═════ Exercise materials

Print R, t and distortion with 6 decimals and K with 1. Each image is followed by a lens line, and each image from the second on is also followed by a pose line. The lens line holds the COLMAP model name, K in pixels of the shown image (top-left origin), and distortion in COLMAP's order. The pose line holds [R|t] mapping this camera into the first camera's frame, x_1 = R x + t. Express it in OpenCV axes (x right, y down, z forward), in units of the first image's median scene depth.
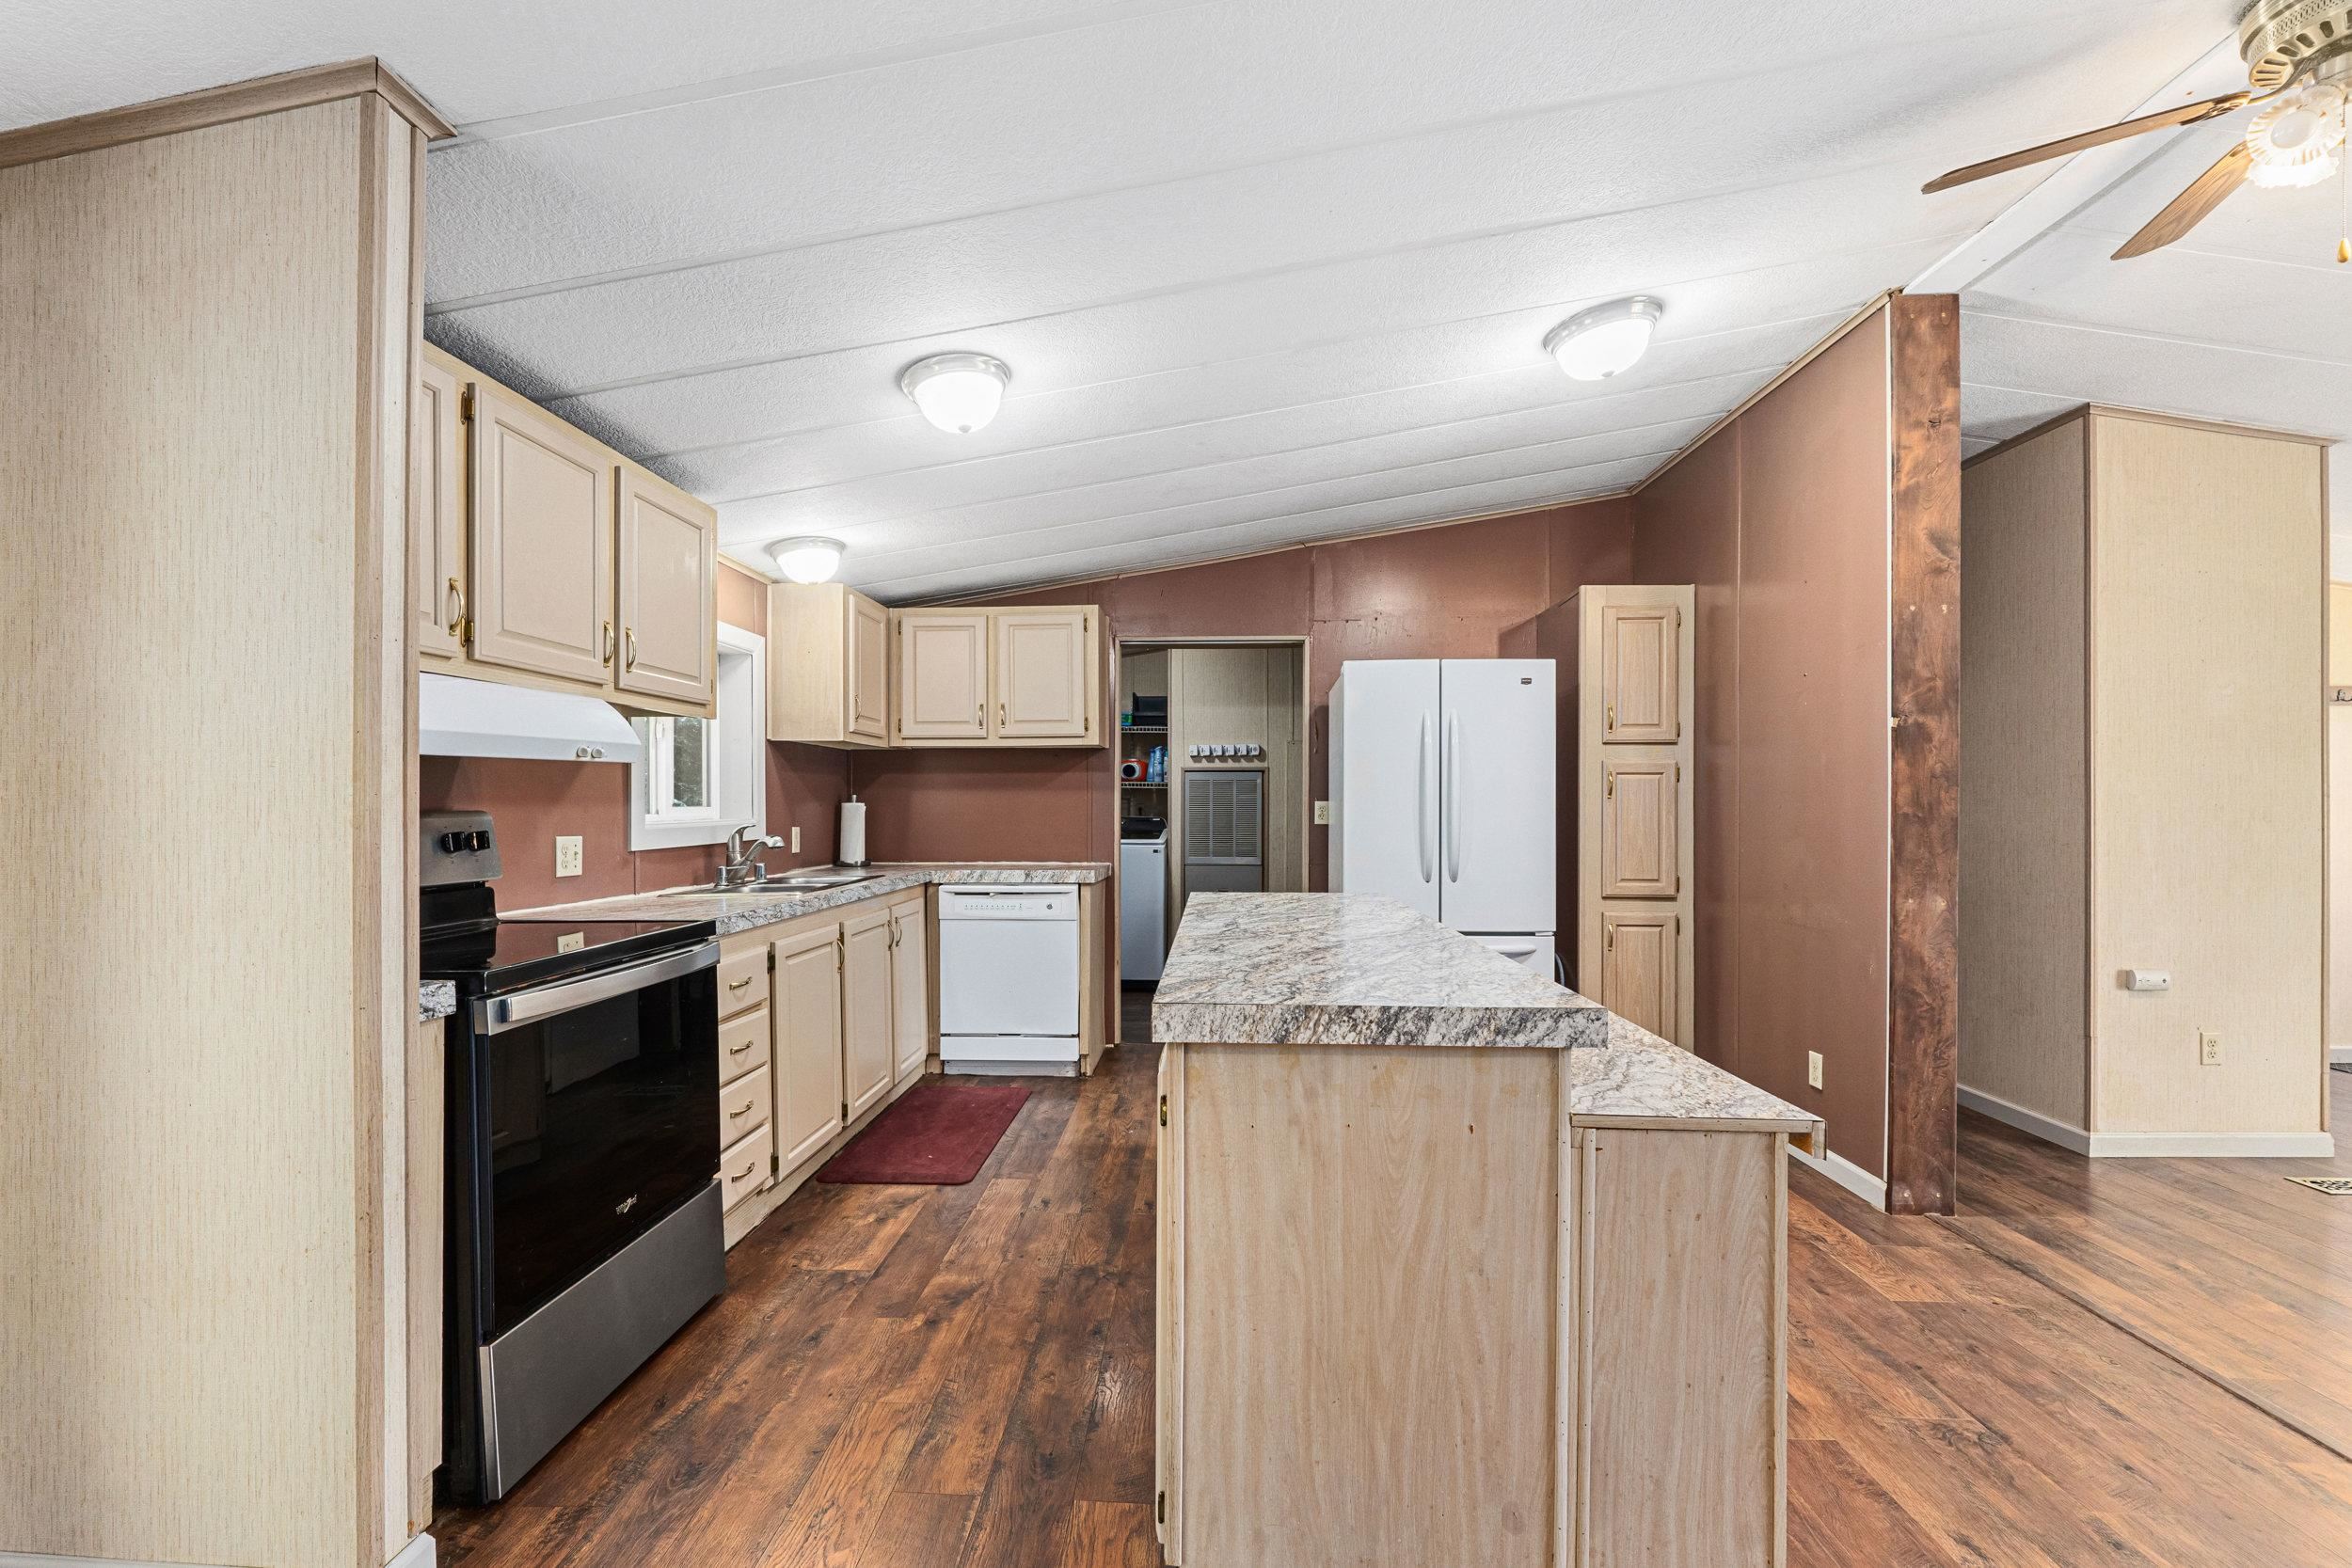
lens RADIAL K [[1003.3, 0, 1184.7], [0, 1003.3, 802.4], [0, 0, 1]] dist [-0.008001, -0.000408]
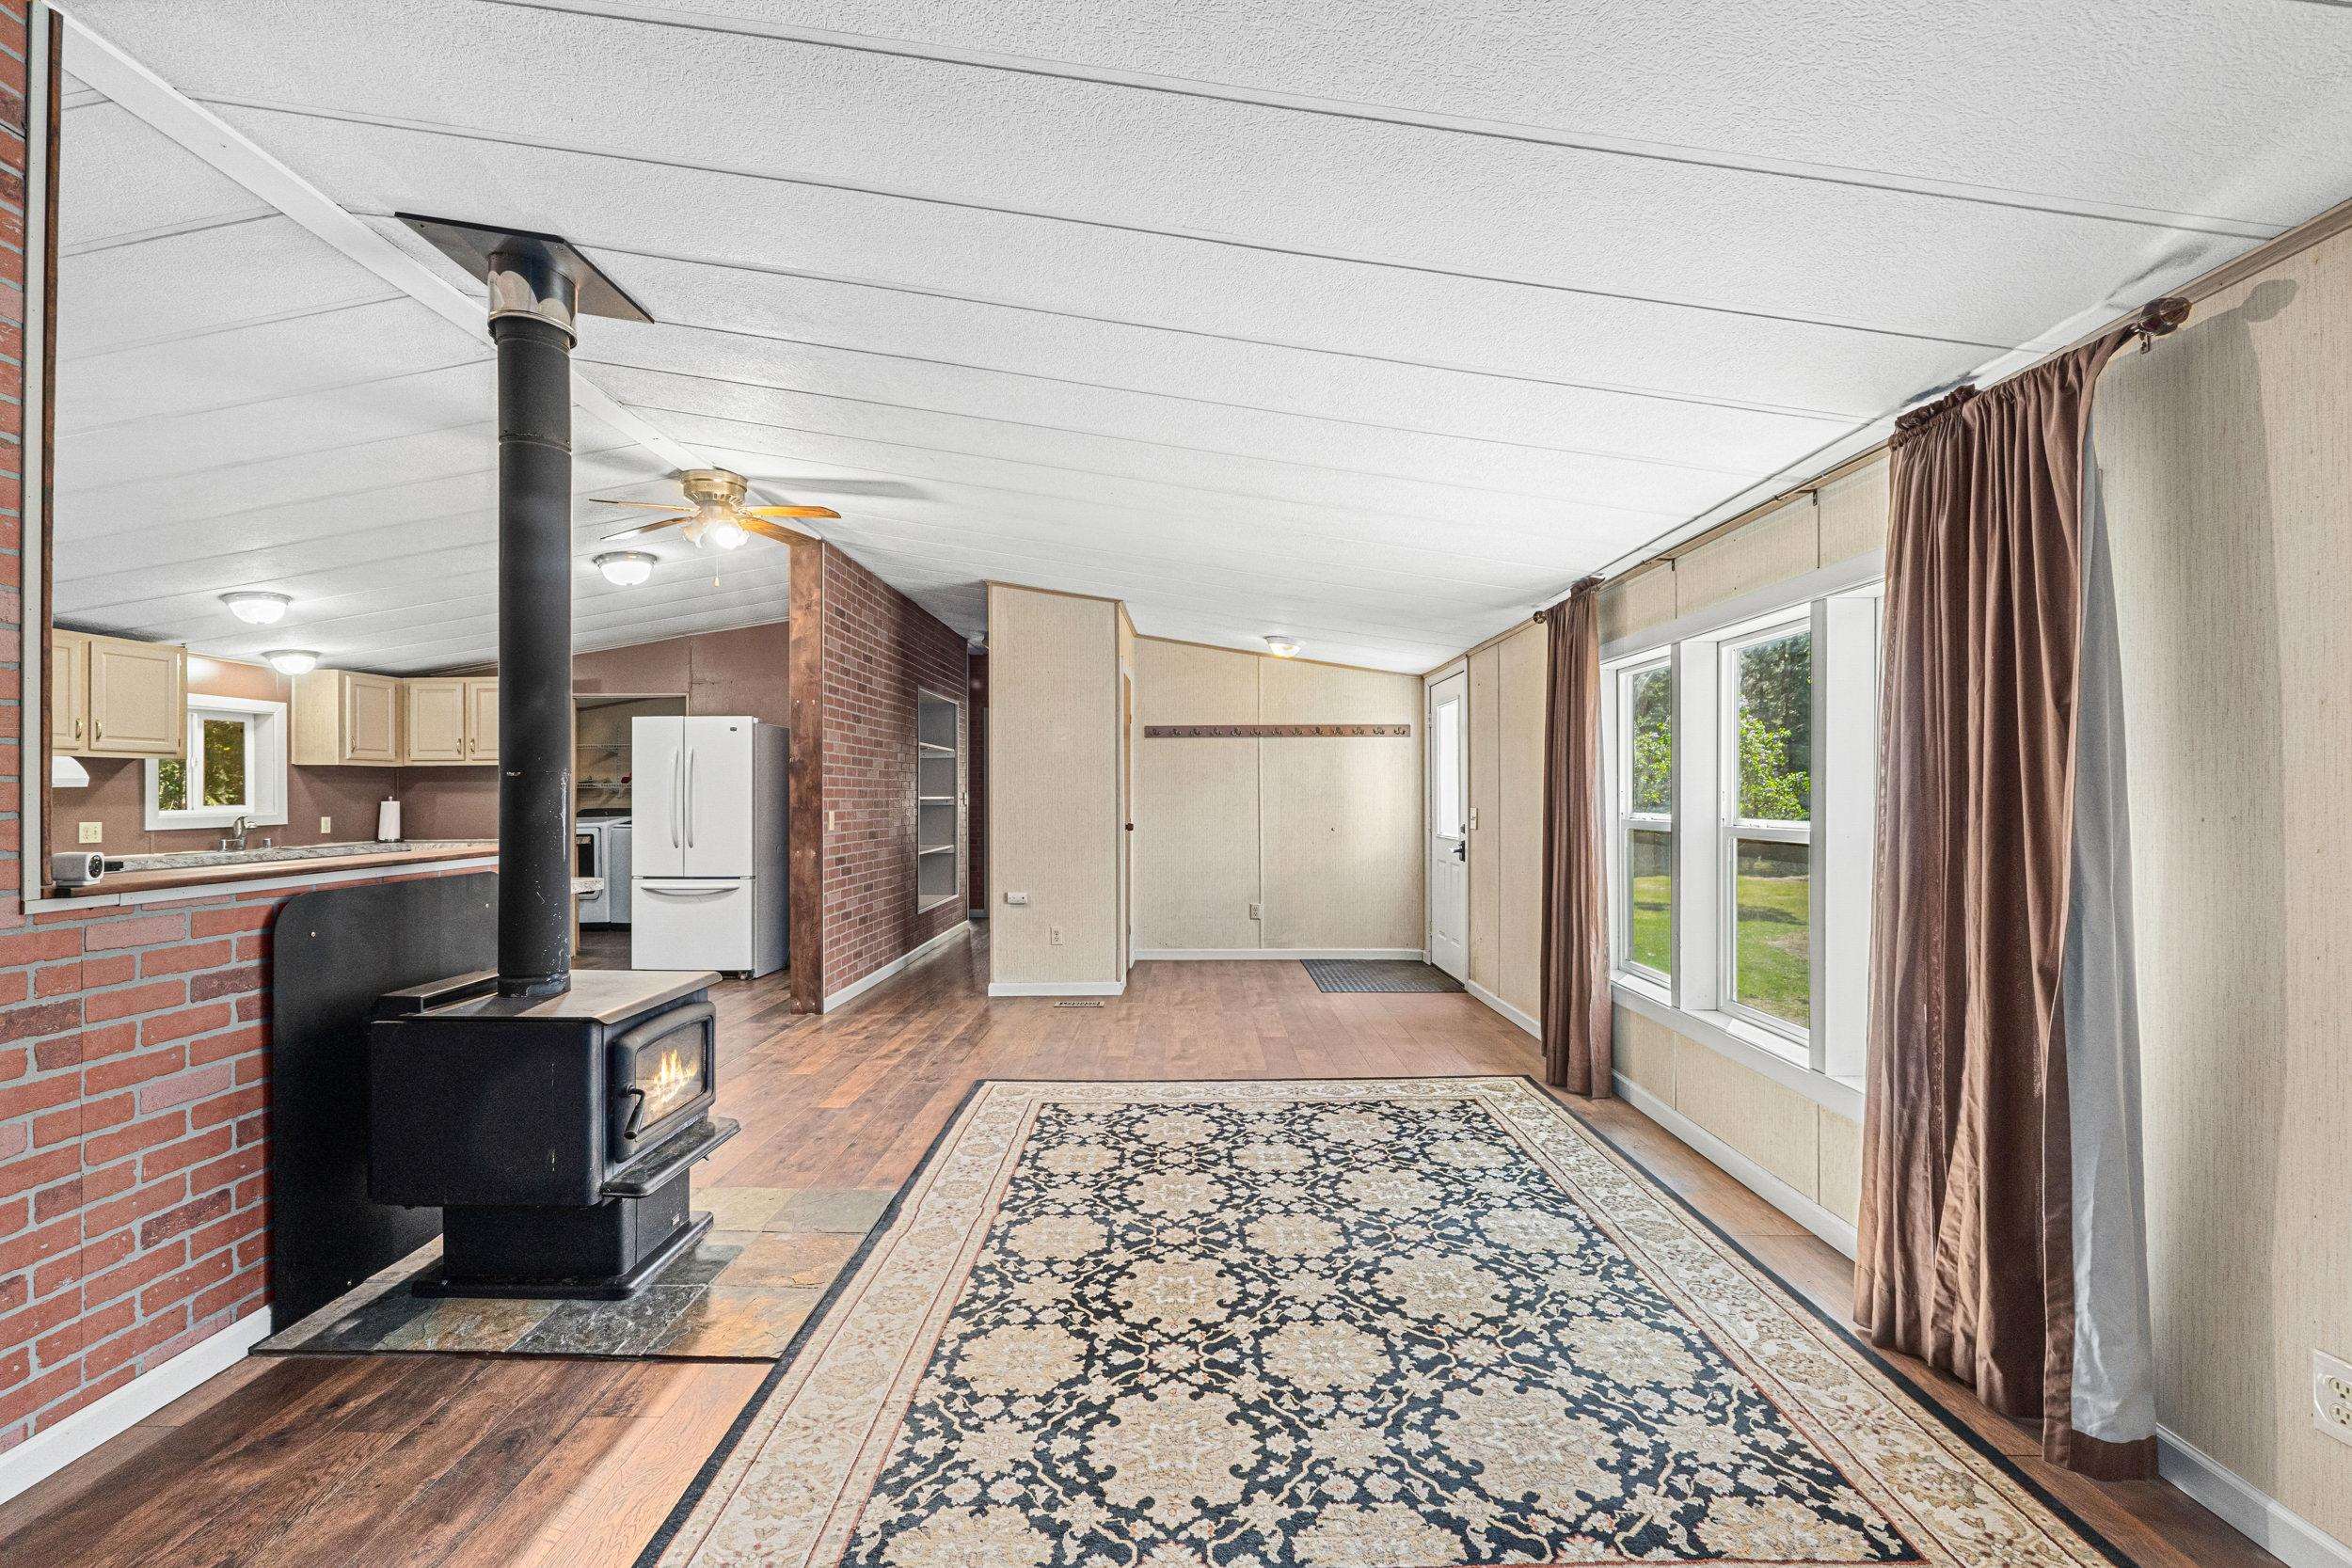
lens RADIAL K [[1003.3, 0, 1168.1], [0, 1003.3, 789.7], [0, 0, 1]] dist [-0.008001, -0.000408]
pose [[0.999645, -0.004452, 0.026275, 1.075065], [0.004490, 0.999989, -0.001397, -0.013286], [-0.026269, 0.001515, 0.999654, -0.746167]]
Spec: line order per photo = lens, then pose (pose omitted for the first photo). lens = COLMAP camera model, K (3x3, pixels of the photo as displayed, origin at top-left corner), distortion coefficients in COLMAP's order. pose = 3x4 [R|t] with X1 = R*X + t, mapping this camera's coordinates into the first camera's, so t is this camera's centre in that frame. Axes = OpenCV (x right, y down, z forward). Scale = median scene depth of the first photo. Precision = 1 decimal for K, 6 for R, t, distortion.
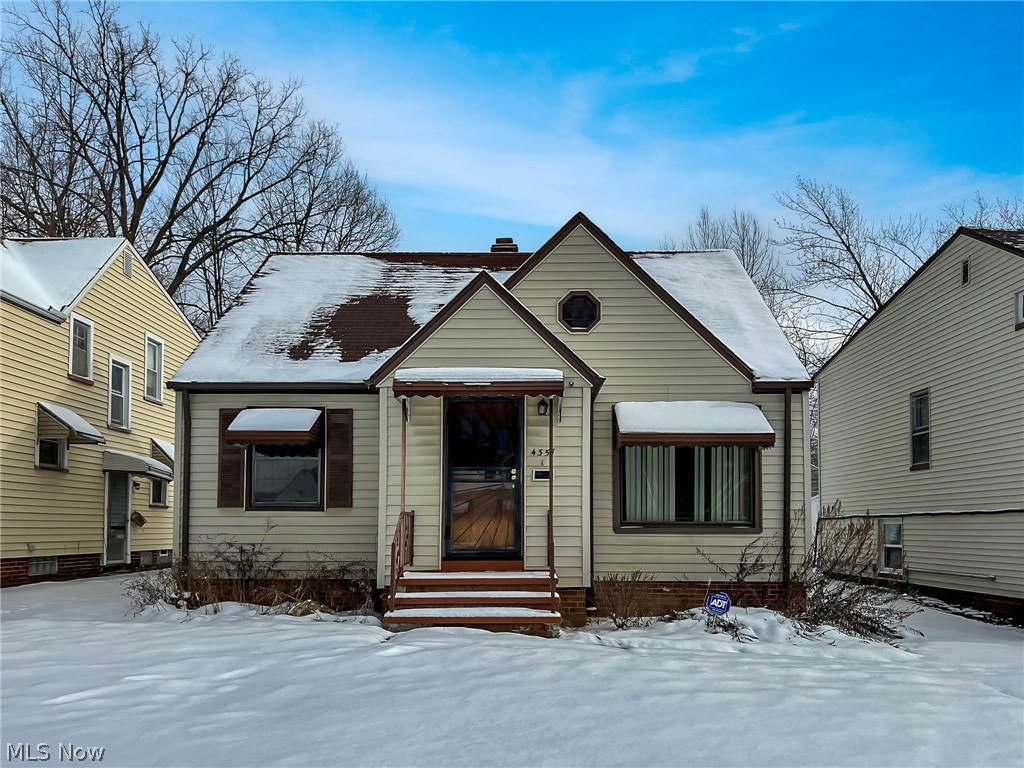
lens RADIAL K [[770.8, 0, 513.0], [0, 770.8, 379.6], [0, 0, 1]] dist [0.040643, -0.047980]
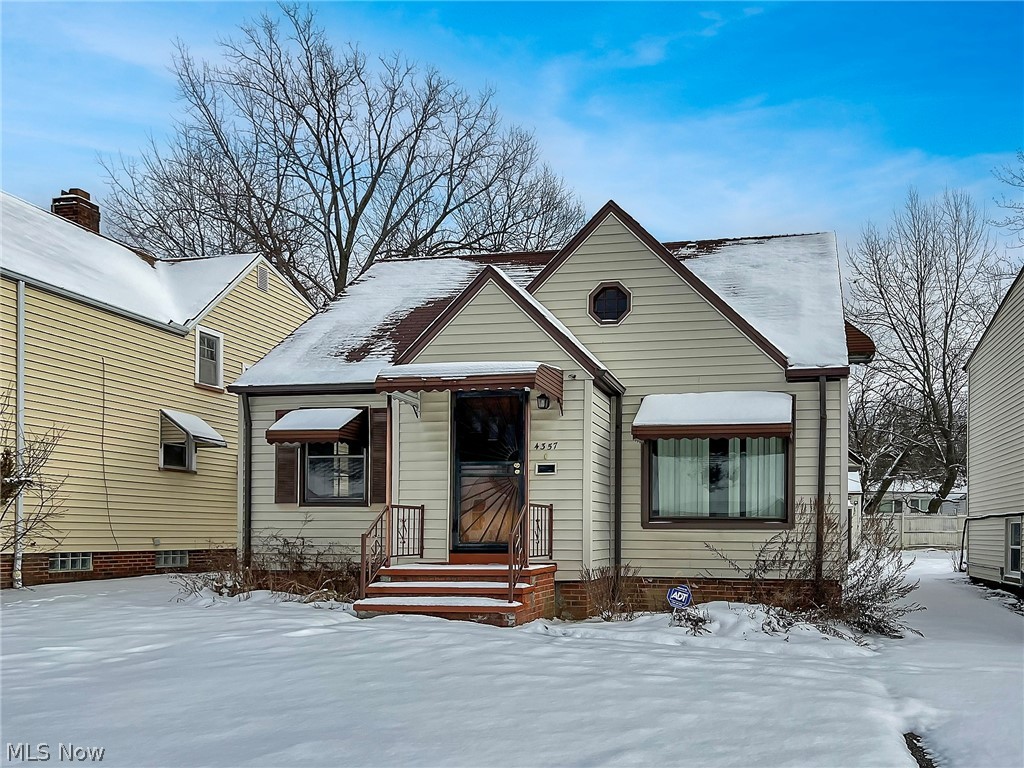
lens RADIAL K [[778.0, 0, 512.0], [0, 778.0, 384.0], [0, 0, 1]] dist [0.015459, 0.002720]
pose [[0.986685, -0.026777, -0.160423, 0.139704], [0.027866, 0.999601, 0.004545, 0.007216], [0.160237, -0.008955, 0.987038, 0.000444]]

══════════

[Requirement] A faithful copy of the data is required: each word kept, each picture omitted.

[Written reply]
Print R, t and distortion with 6 decimals and K with 1. Each image is followed by a lens line, and each image from the second on is also followed by a pose line. The lens line holds the COLMAP model name, K in pixels of the shown image (top-left origin), and distortion in COLMAP's order. The pose line holds [R|t] mapping this camera into the first camera's frame, x_1 = R x + t. Express it in OpenCV axes (x right, y down, z forward), in units of the first image's median scene depth.
lens RADIAL K [[1003.3, 0, 1184.7], [0, 1003.3, 802.4], [0, 0, 1]] dist [-0.008001, -0.000408]
lens RADIAL K [[1003.3, 0, 1168.1], [0, 1003.3, 789.7], [0, 0, 1]] dist [-0.008001, -0.000408]
pose [[0.999645, -0.004452, 0.026275, 1.075065], [0.004490, 0.999989, -0.001397, -0.013286], [-0.026269, 0.001515, 0.999654, -0.746167]]
Spec: line order per photo = lens, then pose (pose omitted for the first photo). lens = COLMAP camera model, K (3x3, pixels of the photo as displayed, origin at top-left corner), distortion coefficients in COLMAP's order. pose = 3x4 [R|t] with X1 = R*X + t, mapping this camera's coordinates into the first camera's, so t is this camera's centre in that frame. Axes = OpenCV (x right, y down, z forward). Scale = median scene depth of the first photo. Precision = 1 decimal for K, 6 for R, t, distortion.
lens RADIAL K [[770.8, 0, 513.0], [0, 770.8, 379.6], [0, 0, 1]] dist [0.040643, -0.047980]
lens RADIAL K [[778.0, 0, 512.0], [0, 778.0, 384.0], [0, 0, 1]] dist [0.015459, 0.002720]
pose [[0.986685, -0.026777, -0.160423, 0.139704], [0.027866, 0.999601, 0.004545, 0.007216], [0.160237, -0.008955, 0.987038, 0.000444]]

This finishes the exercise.